If the nightmare variant requires a two-dose series, which is likely, then at least 10 billion doses will be needed in the six months after it emerges. In other words, the production capacity of these two companies is only about a quarter (or half, in the event that a single dose works) of what the world would need.  

This scenario would leave half to three-fourths of the world — undoubtedly those living in poorer countries unable to pay top dollar — to face the nightmare variant without the benefit of a vaccine that was produced by taxpayer-funded research over the past two decades.  

World Trade Organization agreements and discussions of intellectual property can’t solve this problem. The only way to scale up production capacity to the much higher level needed is for these two companies to transfer their technologies to regional vaccine production hubs, similar to the one already set up in South Africa that could be quickly established in South Korea, Brazil, India, and elsewhere. Transferring their technology is essential because even if another company replicates the technology, it would need to take the new vaccine through clinical trials before getting licensure.  

The U.S. government shares the blame. They likely could have done much more to force Moderna to share technology, whether through the Defense Production Act, the Bayh-Dole Act, or by enforcing patent protections of the NIH-developed vaccine technology used by Moderna without a license.  

Pfizer and Moderna have valid concerns about protecting their intellectual property and about protection from lawsuits if another manufacturer makes an error producing their vaccines and people are left unprotected or harmed as a result. These are important considerations but can be managed. The companies can be indemnified, their intellectual property protected, and they can be compensated for the production of vaccines that use their technology. What cannot be restored are millions of people’s lives if production capacity is not further increased.  

Life-saving COVID vaccines are a global public good; the interests of society, in this limited case, far outweigh the self-interest of two companies.  

Maybe we’ll get lucky and no nightmare variant will emerge. And maybe, even if it does emerge, we’ll get lucky and multiple vaccines will work well against it. But gambling with millions of lives is reckless and unnecessary.  

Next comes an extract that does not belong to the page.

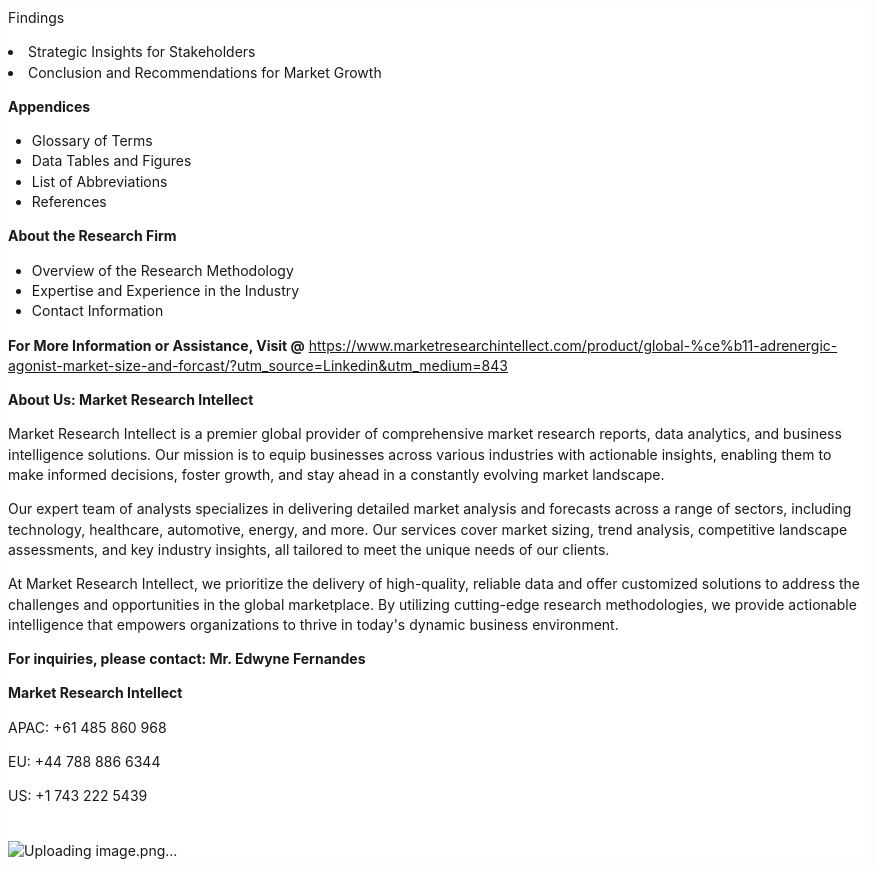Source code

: Findings</li><li>Strategic Insights for Stakeholders</li><li>Conclusion and Recommendations for Market Growth</li></ul><p><strong>Appendices</strong></p><ul><li>Glossary of Terms</li><li>Data Tables and Figures</li><li>List of Abbreviations</li><li>References</li></ul><p><strong>About the Research Firm</strong></p><ul><li>Overview of the Research Methodology</li><li>Expertise and Experience in the Industry</li><li>Contact Information</li></ul></div><div class="article-main__content" data-test-id="publishing-text-block"><p><span class="font-[700]"><strong>For More Information or Assistance, Visit @</strong>&nbsp;<a href="https://www.marketresearchintellect.com/product/global-%ce%b11-adrenergic-agonist-market-size-and-forcast/?utm_source=Linkedin&utm_medium=843">https://www.marketresearchintellect.com/product/global-%ce%b11-adrenergic-agonist-market-size-and-forcast/?utm_source=Linkedin&utm_medium=843</a></span></p><p><strong>About Us: Market Research Intellect</strong></p><p>Market Research Intellect is a premier global provider of comprehensive market research reports, data analytics, and business intelligence solutions. Our mission is to equip businesses across various industries with actionable insights, enabling them to make informed decisions, foster growth, and stay ahead in a constantly evolving market landscape.</p><p>Our expert team of analysts specializes in delivering detailed market analysis and forecasts across a range of sectors, including technology, healthcare, automotive, energy, and more. Our services cover market sizing, trend analysis, competitive landscape assessments, and key industry insights, all tailored to meet the unique needs of our clients.</p><p>At Market Research Intellect, we prioritize the delivery of high-quality, reliable data and offer customized solutions to address the challenges and opportunities in the global marketplace. By utilizing cutting-edge research methodologies, we provide actionable intelligence that empowers organizations to thrive in today's dynamic business environment.</p><p><strong>For inquiries, please contact: Mr. Edwyne Fernandes</strong></p><p><strong>Market Research Intellect</strong></p><p>APAC: +61 485 860 968</p><p>EU: +44 788 886 6344</p><p>US: +1 743 222 5439</p></div><div class="article-main__content" data-test-id="publishing-text-block">&nbsp;</div>
![Uploading image.png…]()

Pfizer and Moderna must transfer technology so that sufficient quantities of tweaked vaccines can be made to immunize the world in six months. They — and the governments that do not impel them to do this — do not just bear moral responsibility if a variant that requires their technology emerges, but bear the moral responsibility today for failure to take actions that could prevent deaths tomorrow. 

Dr. Tom Frieden is president and CEO of Resolve to Save Lives, an initiative of Vital Strategies and senior fellow for Global Health at the Council on Foreign Relations. Frieden was director of the Centers for Disease Control and Prevention from 2009-2017 and oversaw responses to the H1N1 influenza, Ebola and Zika epidemics.